You see, I have lived almost three decades on this planet, and sometimes I like to think that I am reasonably worldly and more enlightened about my own nature and the greater human condition.

But then I have moments - too many moments - when a childish selfishness overruns all other thoughts in my brain, and influences my moods and words. It's then I realise my three decades don't mean much - certainly not by Elizabeth I's lofty standards.

 Now, THIS Queenie I can do

So how does one go about gaining wisdom? Can an over-emotional, over-sentimental fool like ever me hope to achieve a Zen-like state of calm all-knowingness?

And what are your favourite words of wisdom?


  1. I'd settle for the liver or kidneys of a king.

  2. Who's Queen? I know a lot of costuming people, and I like the joke "What I'm wearing is late Elizabethan" Confused look. "Elizabeth 2, I can't see our monarch lasting another two decades..."

  3. Well I like to live by an set of beliefs, a credo if you will. Much of which was listed out in the recent training video Zombieland but could be put more succinctly as

    'Better dead than zed' or by the team at zombie tools - 'Can't save the world, then prepare for it end'.

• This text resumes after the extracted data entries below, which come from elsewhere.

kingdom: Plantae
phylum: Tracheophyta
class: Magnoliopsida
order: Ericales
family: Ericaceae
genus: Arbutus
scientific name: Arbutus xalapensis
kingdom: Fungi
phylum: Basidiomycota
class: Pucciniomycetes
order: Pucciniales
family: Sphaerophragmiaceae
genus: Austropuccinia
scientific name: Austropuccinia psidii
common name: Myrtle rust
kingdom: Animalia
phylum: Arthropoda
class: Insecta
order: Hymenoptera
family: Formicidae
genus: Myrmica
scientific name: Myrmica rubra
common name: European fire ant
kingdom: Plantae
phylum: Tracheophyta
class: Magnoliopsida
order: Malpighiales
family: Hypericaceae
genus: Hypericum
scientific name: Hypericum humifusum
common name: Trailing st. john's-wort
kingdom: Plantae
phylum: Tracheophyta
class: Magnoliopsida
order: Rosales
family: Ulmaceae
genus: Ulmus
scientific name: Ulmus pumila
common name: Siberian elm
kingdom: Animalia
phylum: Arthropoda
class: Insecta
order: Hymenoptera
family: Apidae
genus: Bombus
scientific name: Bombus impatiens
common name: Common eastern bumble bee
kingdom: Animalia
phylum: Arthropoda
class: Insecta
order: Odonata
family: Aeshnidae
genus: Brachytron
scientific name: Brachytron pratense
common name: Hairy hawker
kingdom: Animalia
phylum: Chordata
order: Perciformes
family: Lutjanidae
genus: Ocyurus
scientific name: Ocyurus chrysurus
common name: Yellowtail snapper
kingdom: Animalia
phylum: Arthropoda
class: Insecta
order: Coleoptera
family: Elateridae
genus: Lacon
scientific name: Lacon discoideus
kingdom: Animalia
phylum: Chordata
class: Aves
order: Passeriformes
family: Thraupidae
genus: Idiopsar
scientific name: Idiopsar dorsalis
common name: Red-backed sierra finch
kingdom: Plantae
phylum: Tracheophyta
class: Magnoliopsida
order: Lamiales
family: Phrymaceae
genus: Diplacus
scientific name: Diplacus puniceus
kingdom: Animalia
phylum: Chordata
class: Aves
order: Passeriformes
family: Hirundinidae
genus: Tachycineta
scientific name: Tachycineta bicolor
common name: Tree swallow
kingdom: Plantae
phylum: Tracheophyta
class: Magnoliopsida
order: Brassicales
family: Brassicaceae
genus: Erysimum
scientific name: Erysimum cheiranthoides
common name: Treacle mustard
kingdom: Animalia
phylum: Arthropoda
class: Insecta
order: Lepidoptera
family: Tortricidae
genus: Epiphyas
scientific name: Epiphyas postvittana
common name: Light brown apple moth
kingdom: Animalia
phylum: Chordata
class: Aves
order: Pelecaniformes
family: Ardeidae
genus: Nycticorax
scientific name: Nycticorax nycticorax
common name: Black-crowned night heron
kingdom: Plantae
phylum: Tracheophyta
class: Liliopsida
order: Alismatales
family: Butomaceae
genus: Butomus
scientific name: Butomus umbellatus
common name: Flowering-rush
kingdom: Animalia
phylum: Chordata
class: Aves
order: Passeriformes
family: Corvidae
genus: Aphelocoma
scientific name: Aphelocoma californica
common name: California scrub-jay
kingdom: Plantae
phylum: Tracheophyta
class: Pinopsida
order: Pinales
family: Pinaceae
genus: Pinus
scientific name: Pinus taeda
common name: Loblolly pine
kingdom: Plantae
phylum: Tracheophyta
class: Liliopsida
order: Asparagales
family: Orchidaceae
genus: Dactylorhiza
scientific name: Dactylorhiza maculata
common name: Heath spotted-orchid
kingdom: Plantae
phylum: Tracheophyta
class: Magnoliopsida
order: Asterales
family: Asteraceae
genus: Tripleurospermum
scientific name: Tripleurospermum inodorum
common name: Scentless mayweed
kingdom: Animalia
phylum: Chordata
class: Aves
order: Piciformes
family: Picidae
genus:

    Though why prepare in the face of such overwhelming devastation, why prepare to go on after the unthinkable?

    As described in the Criss Carter series Millennium

    ‘It is prophesied that when the end comes, it will come in darkness: a catastrophe all foresaw but few believed. Most of us will battle too late against the chaos, but not the few, the radical few, who obey no discipline. Unencumbered by conscience, they prepare ruthlessly pursuing their own preservation. If they survive, the rest of us perish’

    I want to be there tosatnd against the ruthless, the unencumbered by conscience.

  4. "Anything you can throw away you didn't need in the first place."

  5. Doc - mmm, liver. I'd settle for the pancreas or appendix at this stage.

    Ysambart - Heh. Fashion.

    Barnes - You made an interesting point. What's the point of achieving any wisdom if I'm not prepared to guard my brains against impending zombie attack?